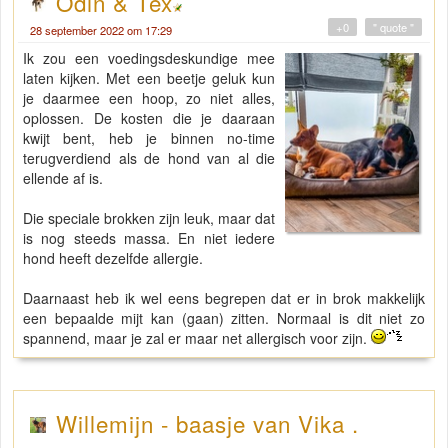
Odin & Tex
+0
" quote "
28 september 2022 om 17:29
Ik zou een voedingsdeskundige mee
laten kijken. Met een beetje geluk kun
je daarmee een hoop, zo niet alles,
oplossen. De kosten die je daaraan
kwijt bent, heb je binnen no-time
terugverdiend als de hond van al die
ellende af is.
Die speciale brokken zijn leuk, maar dat
is nog steeds massa. En niet iedere
hond heeft dezelfde allergie.
Daarnaast heb ik wel eens begrepen dat er in brok makkelijk
een bepaalde mijt kan (gaan) zitten. Normaal is dit niet zo
spannend, maar je zal er maar net allergisch voor zijn.
Willemijn - baasje van Vika .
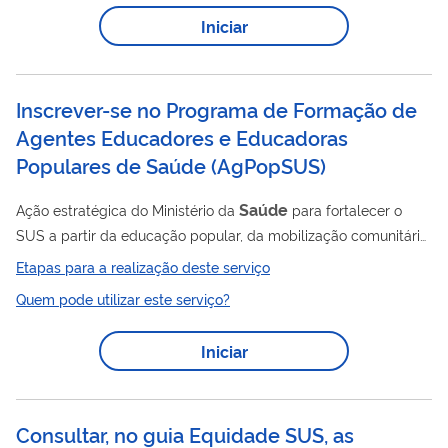
em equipe, na promoção da equidade e nas mudanças nos
Iniciar
modelos de atenção e gestão, o programa promove a
integração entre ensino-serviço-comunidade, fortalece o
Saúde
Sistema Único de
(SUS) e a participação popular.
Inscrever-se no Programa de Formação de
Agentes Educadores e Educadoras
Populares de Saúde
(
AgPopSUS
)
Saúde
Ação estratégica do Ministério da
para fortalecer o
SUS a partir da educação popular, da mobilização comunitária
e da formação cidadã em territórios vulnerabilizados, nas
Etapas para a realização deste serviço
periferias urbanas, do campo, da floresta e das águas. O
Quem pode utilizar este serviço?
programa objetiva constituir uma rede nacional de Agentes
Saúde
Educadoras/es Populares de
, voltada para o
Iniciar
fortalecimento do SUS e o desenvolvimento de Territórios
Saudáveis e Sustentáveis, incentivando e valorizando as
práticas tradicionais e populares de cuidado,...
Consultar, no guia Equidade SUS, as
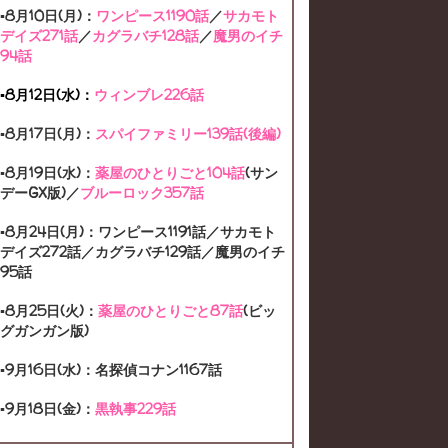
▪8月10日(月)：
ワンピース1190話
／
サカモト
デイズ271話
／
カグラバチ128話
／
魔男のイチ
HAIKYU-CHARACTER
HAIKYU-OVA
94話
HAIKYU-SEASON1
HAIKYU-SEASON2
▪8月12日(水)：
ウィンブレ226話
HAIKYU-SEASON3
HAIKYU-SEASON4
▪8月17日(月)：
スパイファミリー139話(後編)
HEROACA
HEROACA-CHARACTER
▪8月19日(水)：
薬屋のひとりごと104話
(サン
デーGX版)／
ブルーロック357話
HEROACA-MANGA
HEROACA-MOVIE
▪8月24日(月)：ワンピース1191話／サカモト
HEROACA-OVA
HEROACA-SEASON1
デイズ272話／カグラバチ129話／魔男のイチ
95話
HEROACA-SEASON2
▪8月25日(火)：
薬屋のひとりごと87話
(ビッ
グガンガン版)
HEROACA-SEASON3
▪9月16日(水)：名探偵コナン1167話
HEROACA-SEASON4
▪9月18日(金)：
黒執事229話
HEROACA-SEASON5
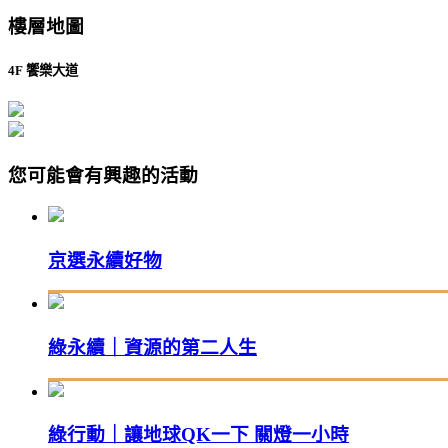
樓層地圖
4F 饗樂大道
您可能會有興趣的活動
京選永續好物
綠永續｜資源的第二人生
綠行動｜讓地球QK一下 關燈一小時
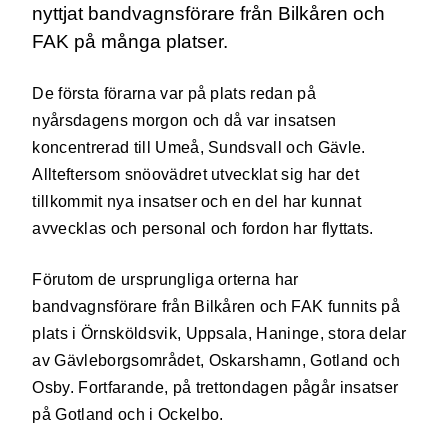
nyttjat bandvagnsförare från Bilkåren och
FAK på många platser.
De första förarna var på plats redan på
nyårsdagens morgon och då var insatsen
koncentrerad till Umeå, Sundsvall och Gävle.
Allteftersom snöovädret utvecklat sig har det
tillkommit nya insatser och en del har kunnat
avvecklas och personal och fordon har flyttats.
Förutom de ursprungliga orterna har
bandvagnsförare från Bilkåren och FAK funnits på
plats i Örnsköldsvik, Uppsala, Haninge, stora delar
av Gävleborgsområdet, Oskarshamn, Gotland och
Osby. Fortfarande, på trettondagen pågår insatser
på Gotland och i Ockelbo.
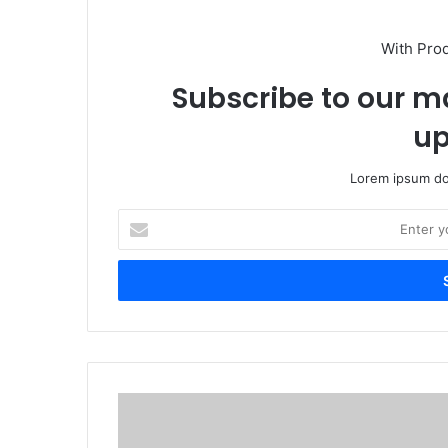
With Pro
Subscribe to our ma
up
Lorem ipsum dol
Enter
your
Email
address
Diplomasi
Sempadan
Malaysia-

> [Exercise details]: Find each line of the data above that contains the word "maar" and copy those lines in full.

> [Finished exercise]:
Die speciale brokken zijn leuk, maar dat
spannend, maar je zal er maar net allergisch voor zijn.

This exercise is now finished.